Hell's Gate

The others immediately dispersed, and Wolff nodded to the corporal.

Kessler took a few deep breaths before recounting how he and the other sentry had been patrolling the aft deck when they saw what they thought were children. The corporal’s demeanor now turned suddenly grim. His body seemed to spasm for a moment, as if he’d received an electrical shock. Then he craned his neck, looking past the colonel to a point on the deck. “But they weren’t children,” Kessler insisted, and his eyes widened. “They were . . . they were . . .”

“They were creatures, sir,” Maurice Voorhees interjected.

“Yes,” Kessler agreed. “And they sang to me.”

Wolff studied the men’s faces, alternating between them. Have their brains capsized?

Clearly the corporal was badly shaken, but the annoying rocket scientist appeared to be holding together just fine; his eyes were not those of a panicky man.

Wolff turned toward the civilian. “What does the corporal mean, singing?”

“I’m not sure. But these . . . things . . . they made a kind of sound.”

“I felt them . . . inside,” Kessler said, to no one in particular. “Telling me that everything would be all right.”

“And did they also tell you to fire your weapons, Corporal Kessler?” Vogt interjected.

“I fired at them first, sir,” Voorhees said, addressing the colonel. “The corporal seemed to be . . . incapacitated for a moment.”

“They were singing to me,” Kessler whispered.

Wolff made a motion for Voorhees to continue.

“These creatures were moving . . . moving toward the corporal in a predatory way . . . so I fired my pistol. Then they took off . . . and the corporal seemed to snap out of it. He fired at them as well. I . . . I believe he struck one.”

Wolff knew that the scientist was protecting the soldier, but none of that mattered.

“So you’re saying that you both shot up the boat,” Vogt said.

Colonel Wolff ignored the sergeant. They all did.

“And then what happened?” Wolff’s voice was almost soothing now. “Where did they go—these creatures?”

Voorhees nodded toward a section of the deck surface that had obviously been hit by gunfire. “They ran off the side of the boat.”

Wolff looked past the damaged deck and out to where the river ran deeper. “So they swam away?”

“No, Colonel,” Voorhees said. “There was no splash—more like a flutter. I don’t think they ever hit the water.”

“No splash at all,” Corporal Kessler intoned. He too was staring out into the mist. “No splash at all.”





CHAPTER 15





Leila


But first, on Earth as vampire sent,

Thy corpse shall from its tomb be rent:

Then ghastly haunt thy native place,

And suck the blood of all thy race.

—LORD BYRON, The Giaour, 1813

Outside Nostromo Base

January 27, 1944

Five minutes before midnight

The insect scuttled across a bamboo ceiling beam, tasting the air through porthole-like spiracles that ran down both sides of its abdomen. It had entered the ramshackle hut only seconds earlier, but already chemoreceptors, stimulated by elevated levels of carbon dioxide in the room, had begun relaying signals to the creature’s brain. The electrochemical messages were translated into a simple directive.

FOOD

The assassin bug began its descent.

On the dirt floor below, a young woman rose from the thin hemp mat on which she had been sitting. Crossing the short distance to the far side of the hut, she bent over a small figure sleeping there. The child shifted uneasily on a pile of rags. An old woman’s uneven breath escaped from another rag pile, heaped against a thatched reed wall.
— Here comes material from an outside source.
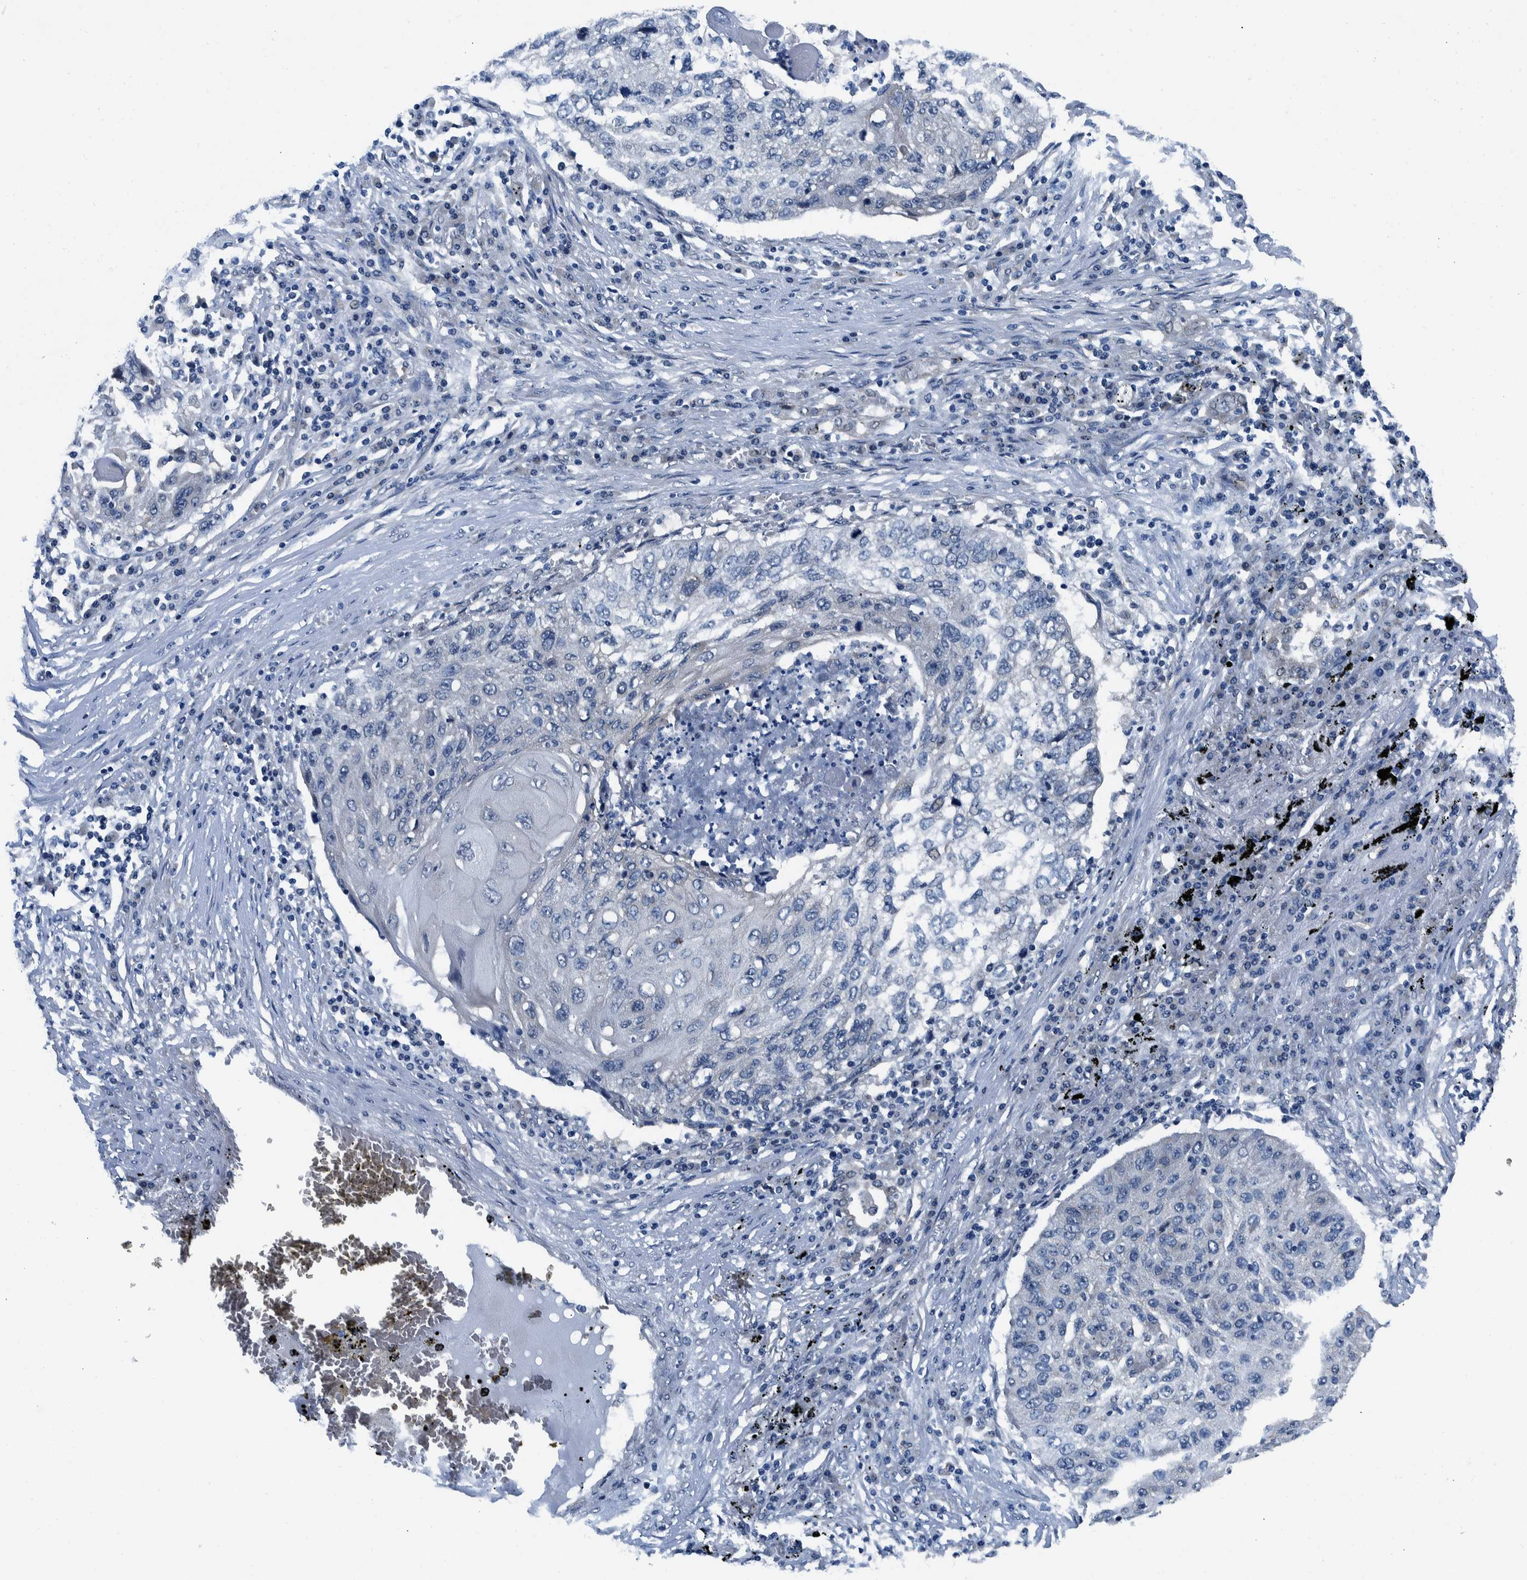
{"staining": {"intensity": "negative", "quantity": "none", "location": "none"}, "tissue": "lung cancer", "cell_type": "Tumor cells", "image_type": "cancer", "snomed": [{"axis": "morphology", "description": "Squamous cell carcinoma, NOS"}, {"axis": "topography", "description": "Lung"}], "caption": "Squamous cell carcinoma (lung) was stained to show a protein in brown. There is no significant staining in tumor cells.", "gene": "NIBAN2", "patient": {"sex": "female", "age": 63}}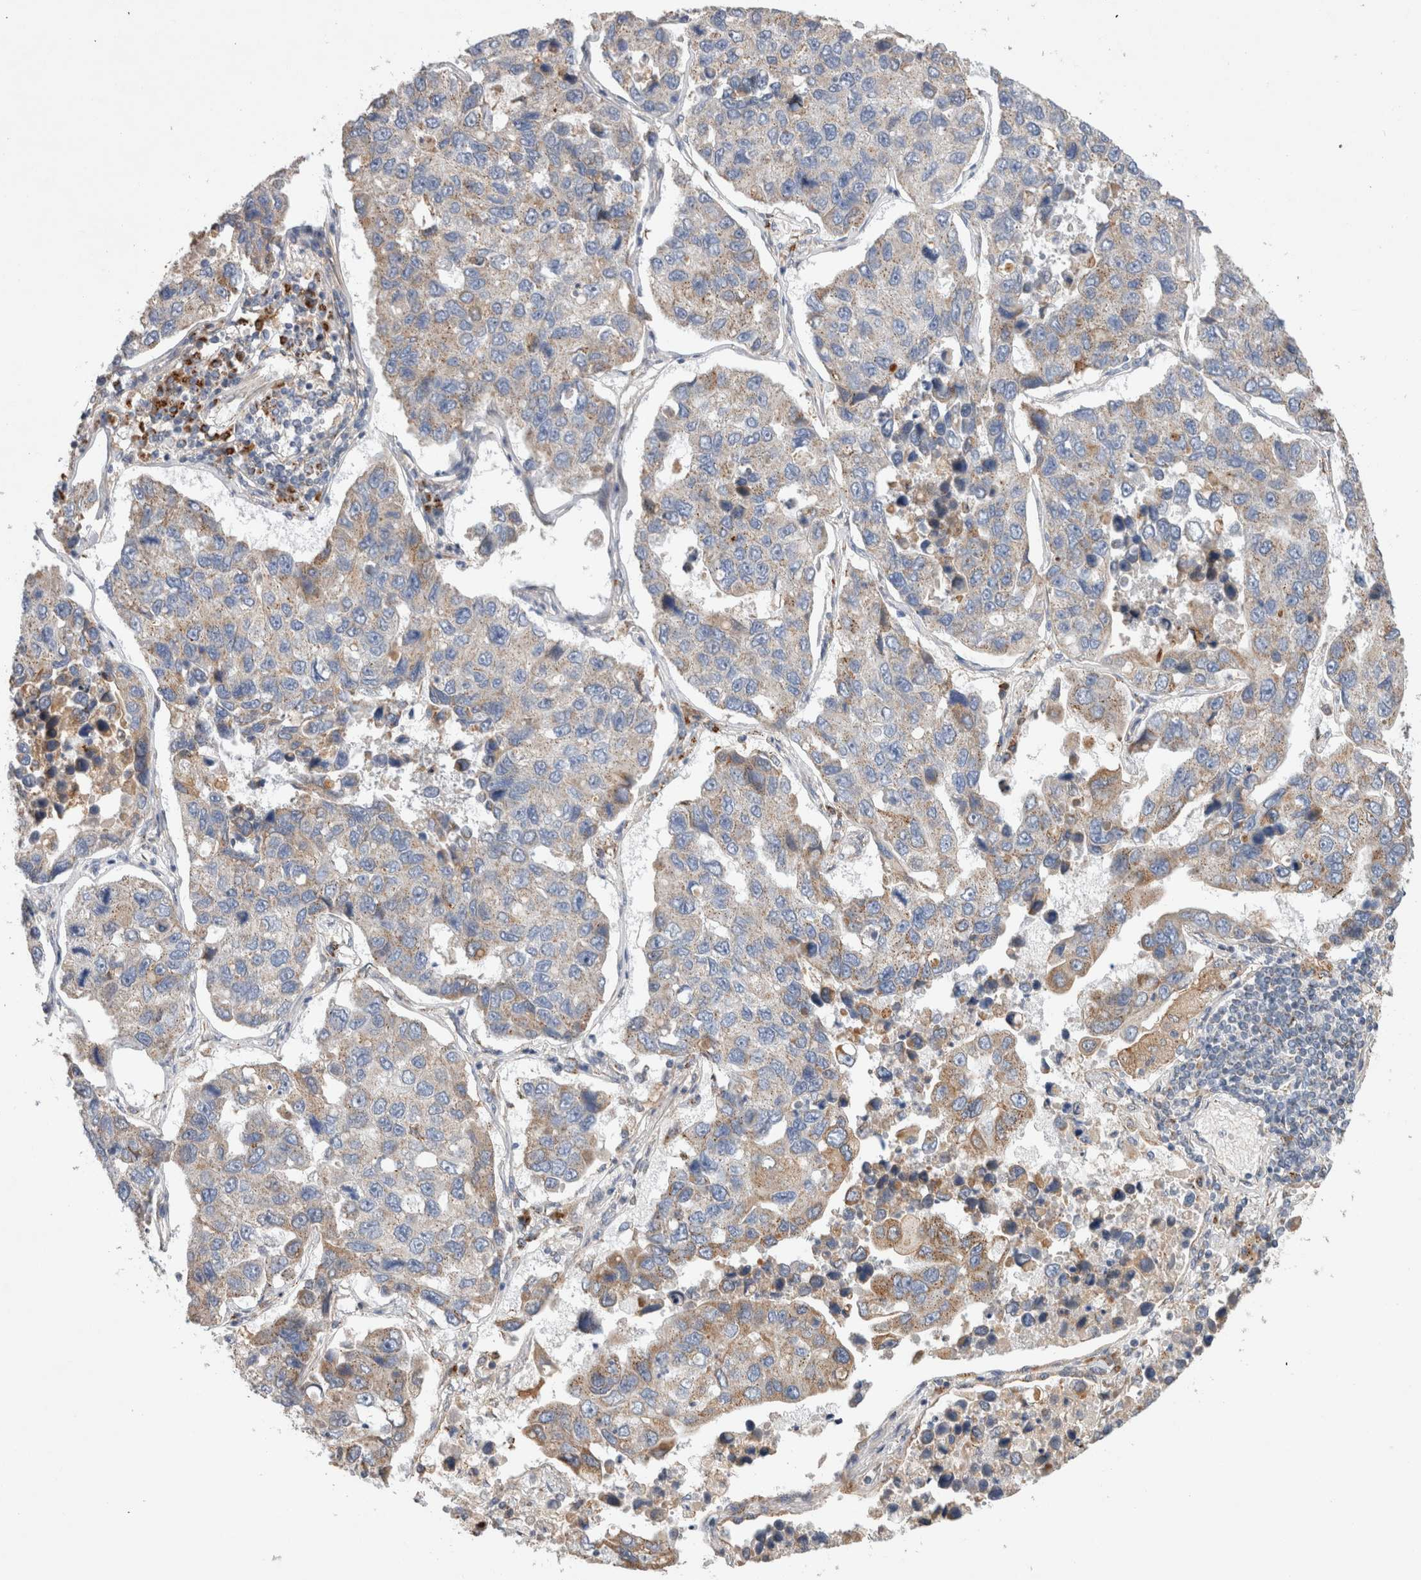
{"staining": {"intensity": "weak", "quantity": "25%-75%", "location": "cytoplasmic/membranous"}, "tissue": "lung cancer", "cell_type": "Tumor cells", "image_type": "cancer", "snomed": [{"axis": "morphology", "description": "Adenocarcinoma, NOS"}, {"axis": "topography", "description": "Lung"}], "caption": "IHC staining of adenocarcinoma (lung), which demonstrates low levels of weak cytoplasmic/membranous positivity in approximately 25%-75% of tumor cells indicating weak cytoplasmic/membranous protein positivity. The staining was performed using DAB (3,3'-diaminobenzidine) (brown) for protein detection and nuclei were counterstained in hematoxylin (blue).", "gene": "IARS2", "patient": {"sex": "male", "age": 64}}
As Leila checked for signs that the boy’s fever was subsiding, she wondered yet again how it had all come down to this. Once she had belonged to the most revered family in her village. But within a single day, her whole life was reduced to despair, loneliness, and near starvation. And now, instead of a growing sense of pride and bright thoughts of the future, her days were spent scavenging for herself, for her mother, and for her sickly child.